▸ PAGE EXCERPT
3. Why do you think each of the friends agreed to Ruth’s request? Would you, in their shoes? What is the biggest favour you’ve ever asked of a friend?

4. What techniques does Barfoot use to build suspense? Consider, for example, the inclusion of the “At three in the morning . . . ” chapters. How did they affect your reading experience?

5. Each of the four friends has developed strategies (whether consciously or not) for handling some pretty large secrets. What is your opinion of the way each copes?

6. Sylvia is withholding a major piece of information from her daughter, Nancy. What do you think of this choice? Can a secret be too dangerous to ever be told?

7. Sylvia finds comfort and humour in the invisibility of old age, “at the useful camouflagings of age and its occasionally happy invisibilities, which is how it can keep secrets, and even some kinds of freedom.” (p 17) What are your thoughts on this statement?

8. Ruth thinks about the hours she has wasted in her life — amounting to eight years by her estimation — and wishes she could have saved them for Bernard to use. (p 91) If you could make up for lost time in your own life, what would you do?

9. Ruth equates her state of loneliness with her previous description of herself as “empty of longing.” (p 313) What do you think she means? Do you think it’s possible to come to the end of longing? Would it be a good or bad thing, in your opinion?

10. What did you think of the pact the four friends make at the end of the book? How do you imagine this agreement might turn out? Would you ever consider such a pact?

11. How did the book’s conclusion make you feel? How would you describe each character’s mental state at the book’s conclusion? What is George getting at when he reflects on the phrase “for the time being?” (p 320)

12. Why did Joan Barfoot select this title for the book? Consider in particular the final sentence of the novel in the context of the title.

13. Have you ever visited a retirement home, on behalf of a loved one or in contemplation of your own future? What are your thoughts on the good or bad points of this option? How do you intend to age? What is your opinion of how society treats old people, and what possibilities might you choose for yourself?

Images with localized body landmarks
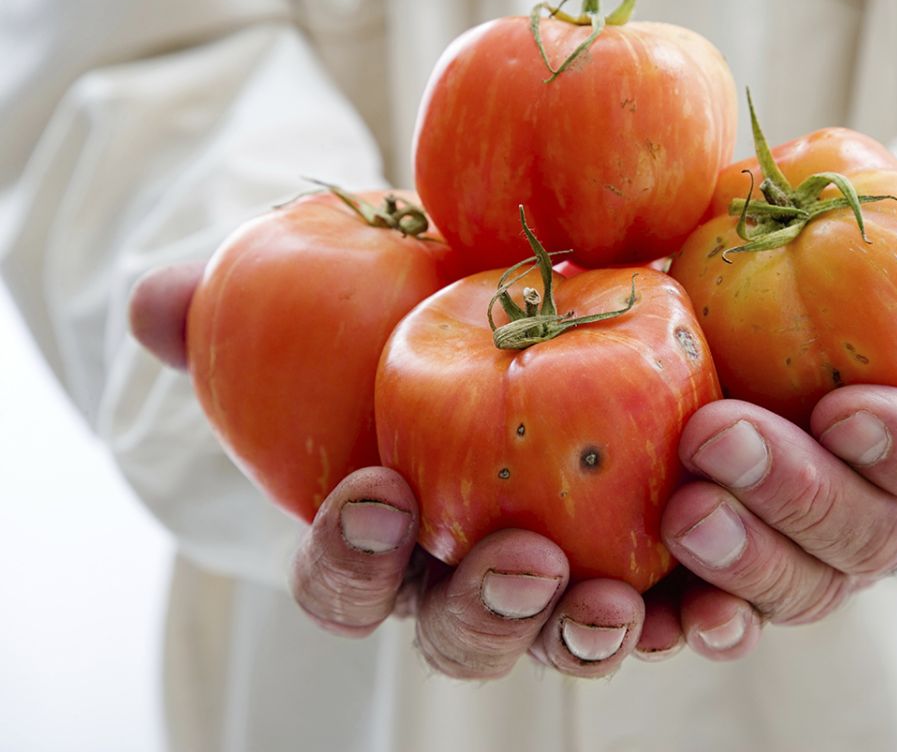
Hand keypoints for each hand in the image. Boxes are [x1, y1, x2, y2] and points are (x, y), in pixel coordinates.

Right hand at [128, 265, 646, 678]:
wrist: (549, 295)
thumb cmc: (420, 306)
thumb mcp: (337, 289)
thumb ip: (242, 302)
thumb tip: (154, 303)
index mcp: (386, 536)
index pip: (343, 580)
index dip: (349, 556)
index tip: (377, 491)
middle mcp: (466, 576)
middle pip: (459, 635)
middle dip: (483, 612)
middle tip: (523, 559)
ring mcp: (561, 582)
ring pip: (559, 642)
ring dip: (583, 635)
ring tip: (615, 600)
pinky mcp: (649, 564)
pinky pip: (666, 617)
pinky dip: (686, 620)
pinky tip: (707, 604)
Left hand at [653, 171, 896, 659]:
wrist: (704, 334)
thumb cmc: (797, 283)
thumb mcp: (844, 238)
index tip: (844, 408)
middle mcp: (893, 512)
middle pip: (881, 539)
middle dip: (803, 494)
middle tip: (718, 436)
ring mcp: (819, 560)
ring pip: (807, 591)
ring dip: (748, 561)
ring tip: (681, 511)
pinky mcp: (740, 587)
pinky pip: (728, 624)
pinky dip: (696, 622)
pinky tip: (650, 612)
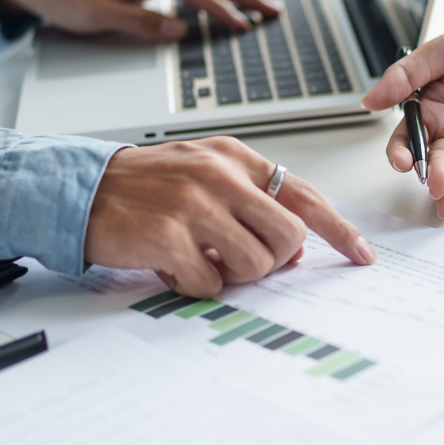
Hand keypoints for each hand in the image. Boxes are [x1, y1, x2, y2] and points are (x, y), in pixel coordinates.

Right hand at [84, 137, 377, 297]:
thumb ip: (253, 200)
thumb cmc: (147, 188)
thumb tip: (297, 245)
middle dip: (273, 261)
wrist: (81, 189)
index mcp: (235, 158)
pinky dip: (196, 286)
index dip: (340, 230)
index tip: (362, 255)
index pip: (305, 195)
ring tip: (201, 259)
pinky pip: (211, 284)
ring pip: (256, 264)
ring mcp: (194, 204)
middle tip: (239, 259)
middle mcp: (219, 175)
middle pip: (289, 238)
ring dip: (232, 275)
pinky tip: (173, 266)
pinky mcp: (168, 236)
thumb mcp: (206, 175)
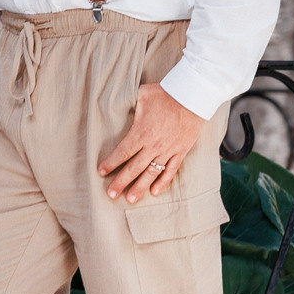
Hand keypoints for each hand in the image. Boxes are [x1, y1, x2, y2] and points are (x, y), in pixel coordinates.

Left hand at [98, 83, 205, 202]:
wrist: (193, 96)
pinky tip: (154, 191)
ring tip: (130, 199)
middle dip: (121, 182)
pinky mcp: (180, 151)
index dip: (111, 164)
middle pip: (133, 168)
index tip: (101, 172)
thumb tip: (116, 103)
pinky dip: (163, 182)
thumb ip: (128, 102)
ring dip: (140, 187)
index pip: (122, 152)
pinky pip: (170, 170)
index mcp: (141, 132)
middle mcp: (153, 145)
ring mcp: (168, 150)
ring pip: (151, 173)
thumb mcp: (141, 94)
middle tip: (110, 195)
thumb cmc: (165, 94)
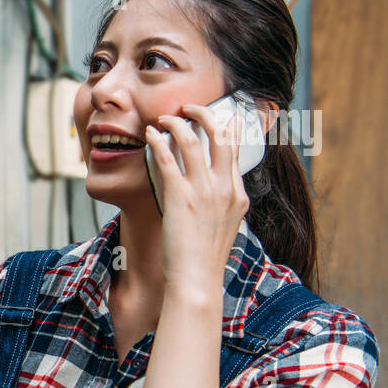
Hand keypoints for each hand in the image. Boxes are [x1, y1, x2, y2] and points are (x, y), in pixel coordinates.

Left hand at [145, 104, 250, 295]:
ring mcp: (203, 191)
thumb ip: (221, 205)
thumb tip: (212, 193)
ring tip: (165, 117)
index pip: (236, 150)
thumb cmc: (204, 259)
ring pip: (192, 141)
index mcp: (237, 195)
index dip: (229, 128)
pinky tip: (150, 134)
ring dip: (176, 123)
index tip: (223, 115)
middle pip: (220, 136)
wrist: (197, 280)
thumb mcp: (223, 227)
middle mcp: (225, 188)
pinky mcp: (180, 196)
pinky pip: (167, 157)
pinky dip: (157, 140)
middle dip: (205, 114)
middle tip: (191, 107)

▸ TASK STATEMENT
In the book discussion questions, how much time does Ruth estimate she has wasted in her life?

▸ EXERCISE RESPONSE
Eight years.